* [Goal of the exercise]: Transcribe the passage of the Sanford text between "Film scripts and" and "of drive-in theaters.", inclusive, keeping every word and mark unchanged.

* [Provided text]:
Film scripts and storyboards include Annabel Chong's Sordid Stories, Jenna Jameson's Wicked Weapon, Marilyn Chambers Still Insatiable, and Ginger Lynn: Torn. He's also interviewed on camera in the documentary film Drive-In Americana, concerning the history of drive-in theaters.

=== Illustration ===
Sanford's illustrations grace event posters, record sleeves, and tour posters for acts like Cheap Trick, the Tubes, the Bugs, Southtown Generals (with members of P.O.D. and Psydecar), Colin Clyne, Helen Bach, Bees She Sees, Liquid Blue, Wise Monkey Orchestra, Superunloader, Scott West, Dateless Losers, Gary Heffern (of the Penetrators), 40 Oz. to Freedom, the Cardiac Kidz, Chula Vista Soldier Club, Todo Mundo, the Styletones, Concrete Project, Lady Dottie and the Diamonds, Heavy Guilt, Psydecar, Rad Fish, Zig Zag Jones, and others. His CD booklet designs include the Mötley Crüe box set Music To Crash Your Car To Vol. 2, as well as similar comic-themed album inserts for compilations featuring the Ramones, Jerry Lee Lewis, the Dead Kennedys, and more. Among his fully painted album covers are Water Is Magic by Klaatu (band) member Dee Long. Sanford's concert poster series for RT's Longboard Grill in San Diego began in January 2011, with a new comic-themed numbered poster appearing approximately weekly. Other concert series posters have been created for San Diego venues such as the Belly Up Tavern, Soda Bar, Waterfront Park, and Humphreys By the Bay.

* [Extracted data]:
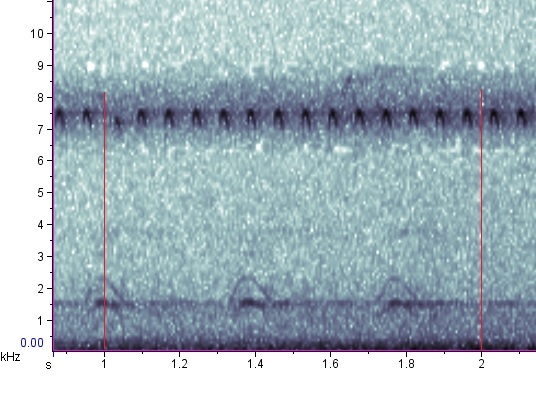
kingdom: Animalia
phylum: Arthropoda
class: Insecta
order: Orthoptera
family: Trigonidiidae
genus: Anaxipha
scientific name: Anaxipha tinnulacita
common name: Fast-tinkling trig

* [Right answer]:
Film scripts and storyboards include Annabel Chong's Sordid Stories, Jenna Jameson's Wicked Weapon, Marilyn Chambers Still Insatiable, and Ginger Lynn: Torn. He's also interviewed on camera in the documentary film Drive-In Americana, concerning the history of drive-in theaters.